Before leaving, we climbed a 300-foot mound on the left bank of the Paria River, directly opposite the Lee ranch. This mound is known as Lee's Lookout. Whether used by Lee or not, it had certainly served that purpose at some time. A circular wall of rock was built on top the mound, and commanded an excellent view of all the approaches to the junction of the rivers. This spot is of particular interest to the geologist, for a great fault, indicated by the Vermilion Cliffs, marks the division between Glen Canyon and Marble Canyon. This line of cliffs extends to the south for many miles across the Painted Desert, and north into Utah for even a greater distance, varying in height from two hundred feet at the southern end to as many thousand feet in some places to the north. Looking to the west, we could see that here was another of those sloping uplifts of rock, with the river cutting down, increasing the depth of the canyon with every mile.
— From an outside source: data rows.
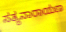
ಸತ್ಯನಾರಾಯಣ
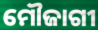
ମୌଜାଗୀ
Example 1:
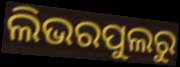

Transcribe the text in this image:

ଲିଭରପୁଲରୁ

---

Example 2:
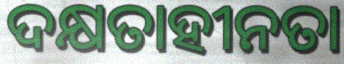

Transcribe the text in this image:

ଦକ୍ଷତାହୀନତା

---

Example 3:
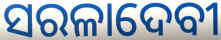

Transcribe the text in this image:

ସରଳାଦେବୀ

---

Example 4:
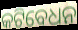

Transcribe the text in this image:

କଟିବେଧନ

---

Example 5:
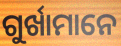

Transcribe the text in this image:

ଗୁର୍ଖାମାନେ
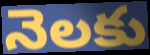
నెలకు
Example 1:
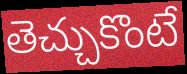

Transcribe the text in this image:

తెచ్చుకొంటే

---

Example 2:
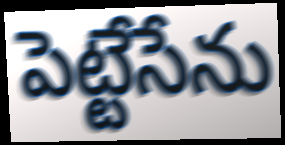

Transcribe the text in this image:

పెట్టేసేను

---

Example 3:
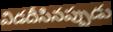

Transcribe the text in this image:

విడదీసినప్పుడు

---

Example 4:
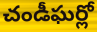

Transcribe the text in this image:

చండీఘర్లో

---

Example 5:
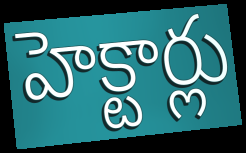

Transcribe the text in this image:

హెక్టార్లు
We had now descended about 2900 feet since leaving Green River City, Wyoming, not a very great fall for the distance travelled if an average is taken, but a considerable portion of the distance was on quiet water, as we have noted, with a fall of a foot or two to the mile, and with alternate sections only containing bad water. We were still at an elevation of 3170 feet above the sea-level, and in the 283 miles of canyon ahead of us—Marble Canyon and the Grand Canyon combined—the river descends 2330 feet, almost a continuous series of rapids from this point to the end of the Grand Canyon.
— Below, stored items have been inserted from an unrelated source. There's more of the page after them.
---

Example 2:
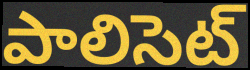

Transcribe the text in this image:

పాలిసెట్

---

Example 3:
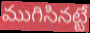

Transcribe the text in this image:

ముగిసినట్టే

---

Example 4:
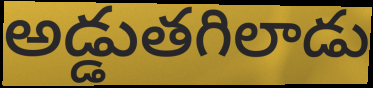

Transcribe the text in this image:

అడ్డుతగిలాడు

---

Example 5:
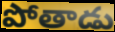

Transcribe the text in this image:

పోతాడు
After a hasty survey from our vantage point, we returned to the river and prepared to embark. As we left the dredge, the work was closed down for a few minutes, and the entire crowd of men, about forty in number, stood on an elevation to watch us run the first rapid. The Indian had crossed to the south side of the to feed his horse and caught a glimpse of us as we went past him. Running pell-mell down to his boat, he crossed the river and joined the group on the bank. About this time we were in the grip of the first rapid, a long splashy one, with no danger whatever, but large enough to keep us busy until we had passed from view.